I am back from a summer sabbatical, it feels good to write with a purpose again, and this time it’s about investing in challenger banks.
This blog post has been planned right before my summer vacation, based on first-hand experience. My last one about the topic of challenger banks — it has been an almost cathartic exercise after several years of being immersed in neo-banking. And now the long-due post…
I have written before about various challenges facing startups that try to overhaul banking – from customer acquisition to business model. The focus of this post is about getting funded – how would an entrepreneur convince other people that a “challenger bank” is a good business to invest in?
Banking Is Complicated
The number one hurdle, by far, is that “banking” is complicated, requires years of study and experience, and few people have a comprehensive view of the business model of modern banks. Reading and listening to experts talking about challenger banks (and fintech for that matter) reminds me of the old joke about blindfolded scientists describing an elephant. Current and savings accounts seem like a narrow field, and it is nevertheless a complex business by itself. Same goes for loans, credit cards, mortgages, investing, and so on. There are good graphics mapping the “business of a bank” to hundreds of startups, each attacking one small slice of “banking”. This one courtesy of CB Insights.
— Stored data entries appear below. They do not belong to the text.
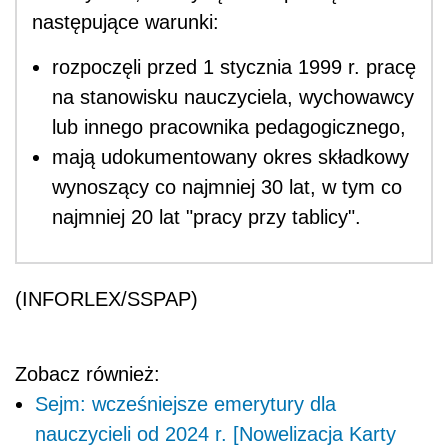
następujące warunki:
rozpoczęli przed 1 stycznia 1999 r. pracę
na stanowisku nauczyciela, wychowawcy
lub innego pracownika pedagogicznego,
mają udokumentowany okres składkowy
wynoszący co najmniej 30 lat, w tym co
najmniej 20 lat "pracy przy tablicy".
(INFORLEX/SSPAP)
Zobacz również:
Sejm: wcześniejsze emerytury dla
nauczycieli od 2024 r. [Nowelizacja Karty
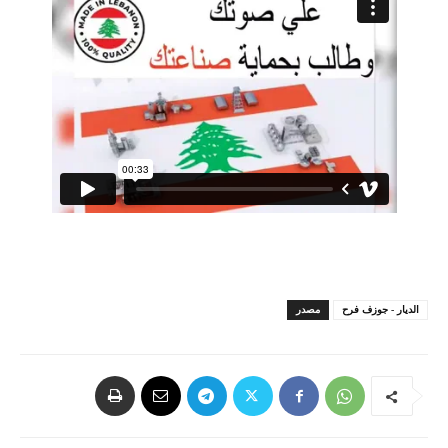
الديار - جوزف فرح
مصدر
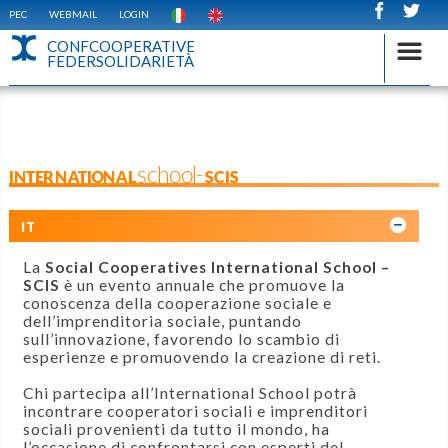
PEC
WEBMAIL
LOGIN
CONFCOOPERATIVE
FEDERSOLIDARIETÀ
INTERNATIONALschool-SCIS
IT
La
Social Cooperatives International School –
SCIS
è un evento annuale che promuove la
conoscenza della cooperazione sociale e
dell’imprenditoria sociale, puntando
sull’innovazione, favorendo lo scambio di
esperienze e promuovendo la creazione di reti.
Chi partecipa all’International School potrà
incontrare cooperatori sociali e imprenditori
sociali provenienti da tutto il mondo, ha
l’occasione di confrontarsi con esperti del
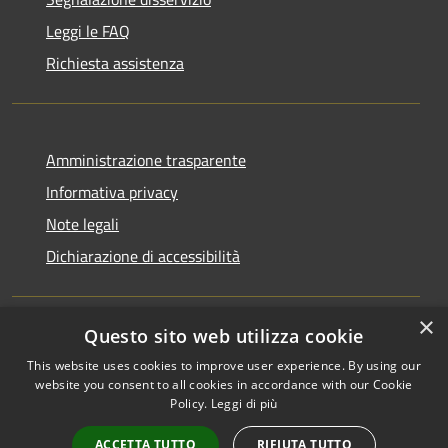
Leggi le FAQ
Richiesta assistenza
Amministrazione trasparente
Informativa privacy
Note legali
Dichiarazione di accessibilità
×
Questo sito web utilizza cookie
RSS
Copyright © 2026 • Comune di
This website uses cookies to improve user experience. By using our
Accessibilità
Monchio delle Corti • Powered
website you consent to all cookies in accordance with our Cookie
Privacy
Municipium
Accesso
by
•
Policy.
Leggi di più
Cookie
redazione
ACCETTA TUTTO
RIFIUTA TUTTO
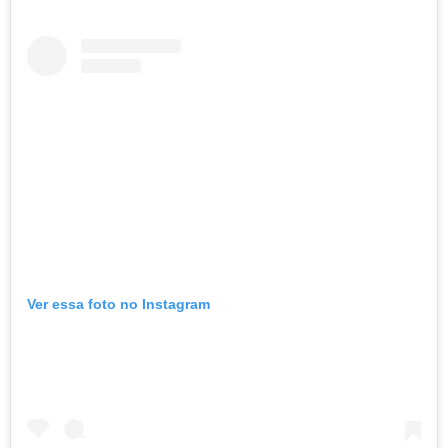
Ver essa foto no Instagram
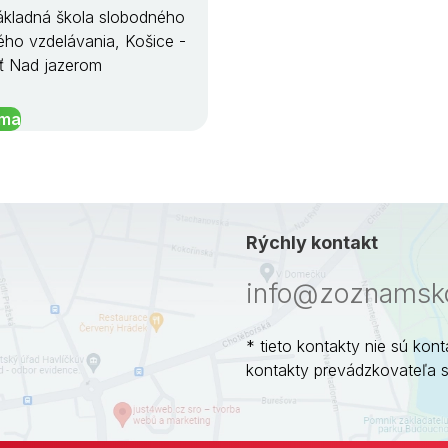
kladná škola slobodného
ého vzdelávania, Košice -
ť Nad jazerom
íma
Rýchly kontakt
info@zoznamsko
* tieto kontakty nie sú kont
kontakty prevádzkovateľa 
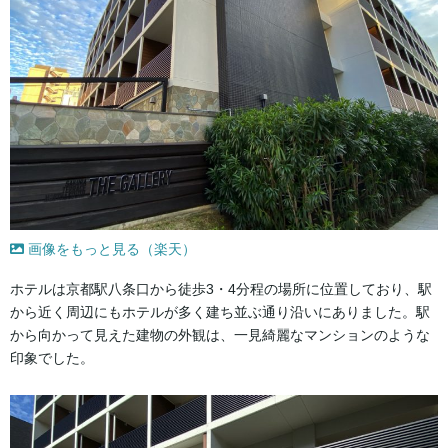
画像をもっと見る（楽天）
ホテルは京都駅八条口から徒歩3・4分程の場所に位置しており、駅
から近く周辺にもホテルが多く建ち並ぶ通り沿いにありました。駅
から向かって見えた建物の外観は、一見綺麗なマンションのような
印象でした。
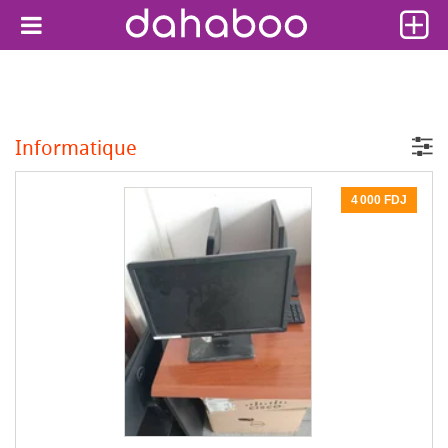
Informatique
4 000 FDJ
Most “challenger banks” are really one (very) small business that almost looks like a bank, if you do not look too close. And now try to explain that to investors that may have experience being a customer of a bank, even (very few of them) being involved in a financial services/bank department (aka “line of business”) – and the disconnect is huge. The Internet has brought a lot of businesses to the forefront that are easy to understand – can you explain what Amazon or Uber are doing? See? – but banking is not one of them. Even the intellectually curious, the avid readers among the investors class, are not versed on fractional banking, credit scoring, savings account business model, and so on. The entrepreneur is left to spending hours and days explaining her business model, just to end up with questions about “clicks” and/or blank stares. There are fintech investors that know banking – but most are corporate VCs that have a mandate to invest in businesses that help the funding corporation, not one that attacks it.
Lots Of Money Required
The second major problem is that a challenger bank cannot be built with a small investment. Well known success stories like Amazon, Google, Facebook – they all developed new business models, did not attack and replace existing businesses. While advertising dollars migrated from traditional media to the new players, the business model was brand new and innovative. A challenger bank has the advantage of being built from scratch in the 21st century, with the latest technology – cloud, mobile, big data, AI – and no legacy around its ankles. But there is no new business model – which means that growth requires patience and lots of money. This is not a business where investors can place $2 million and expect huge returns in two years. You know, like an AR/VR headset company… There is a gap here between the VC investor community expecting quick huge successes (not going to happen with fintechs) and the PE (private equity) community that understands fintechs better but assesses all of them as being “too early”. Of course, it takes money to get to the stage of being PE-investable, and there is a missing group of investors that could bridge the gap we are seeing.
My Own Limitations
You may ask “but fintech investments are growing year after year?” This is what KPMG is reporting:
Two answers. One is many investments are niche, smart companies focused on one slice of the banking business. Easier to understand, easier to fund. Two is my own experience and limitations. I am (mostly) an analytical person and always talk honestly about the startups that I know – as an investor or as an executive. It seems obvious that the largest investments at the highest valuations go to the most extravagant claims. Entrepreneurs, choose your path. Investors, do your due diligence. You have been warned.